Learn more about how lease purchase payments work and the advantages they have for both tenants and sellers.

Lease Purchase Payments

Generally, the seller will want the tenant to give a non-refundable payment in advance to “purchase” the option to later buy the property. This is called an “option” payment, and it can be any amount. It “locks in” the tenant’s option to purchase, even if the landlord later has a change of heart. Along with the purchase price, the lease agreement sets the size of the down payment and the timetable for making it. The parties can agree to a portion of rents paid going toward this down payment. Of course, this would typically mean an increase in the amount of rent each month. But some buyers might prefer it as a method of forced savings toward a down payment.

Advantages of Lease Purchases for Tenants and Sellers

Time to qualify for a mortgage: They may need some time to resolve credit problems so they can qualify for a traditional mortgage. Time to save for a down payment: They may need time to save up a down payment, and they don’t want to lose the home in the meantime. Don’t have to move when the lease ends: Their lease is already as long as the landlord will agree to, and they want the option to buy rather than have to move again. Personal investment: They have already invested substantially in the property via repairs and improvements. Often, the value of this work can be applied to down payments or against the purchase price.

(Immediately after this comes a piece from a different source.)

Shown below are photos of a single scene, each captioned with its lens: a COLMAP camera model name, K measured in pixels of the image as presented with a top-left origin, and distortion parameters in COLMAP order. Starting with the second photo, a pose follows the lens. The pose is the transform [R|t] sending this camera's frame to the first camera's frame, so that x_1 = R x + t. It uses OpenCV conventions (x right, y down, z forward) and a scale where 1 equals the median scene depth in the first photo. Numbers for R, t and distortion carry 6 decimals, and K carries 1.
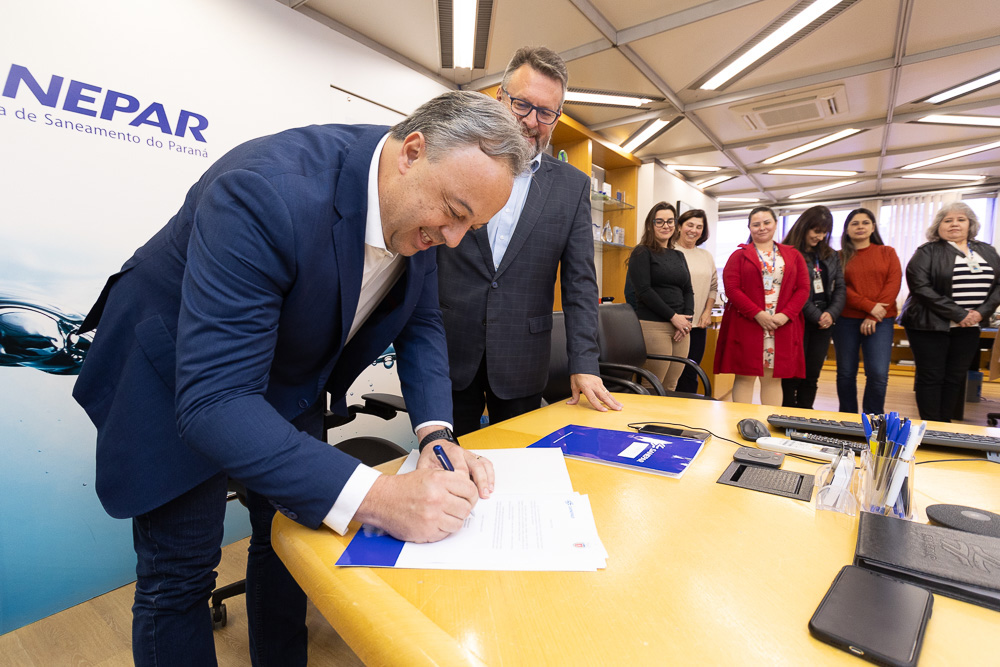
lens RADIAL K [[476.0, 0, 473.3], [0, 476.0, 334.7], [0, 0, 1]] dist [0.005356, -0.004792]
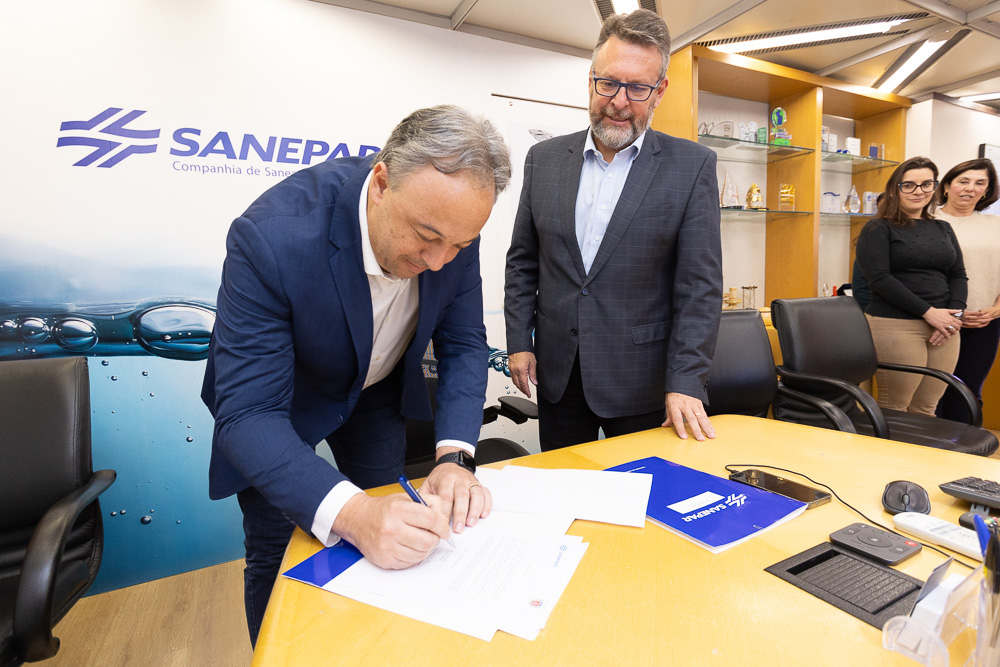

In each of these cases, having the option to purchase at the end of the lease helps ensure a smooth transition from tenant to new owner. And if the tenant decides they don’t want to purchase the property at the end of their lease, that is OK, too.

Advantages of Lease Purchases for Sellers Explained

Lease purchase arrangements can benefit owners of rental properties as well.

Increased return on investment: The upfront option payment can increase the return on investment, and it stays with the owner even if the tenant does not purchase the property.Locked-in sale price: The owner can lock in a reasonable price for the home in advance. Attracts responsible tenants: Offering a lease purchase option can attract responsible tenants who are interested in long-term occupancy.Keeps home in good condition: If the tenant thinks they may end up owning the home, they might be more inclined to keep it in good condition throughout the lease period.

If you’re a landlord, a lease purchase agreement can help ease some of the most common concerns about owning a property: finding great tenants, keeping the home in good condition, and eventually selling the home for a price you’re happy with.

The Bottom Line

If you’re a homeowner stuck with a home that isn’t selling, and you must move for some reason, or if you’re a real estate investor with multiple properties, a lease purchase might be a viable option for nailing down a sale and getting a good price for your property. If you’ve lost a home, have credit problems, or just can’t get a down payment together in a short period of time, a lease purchase can work for you as a tenant as well.  Whichever side of the lease-purchase agreement you’re on, the deal can be a win. But since all the aspects of this private deal are up to the individual parties, consider your needs and interests carefully when hammering out the terms.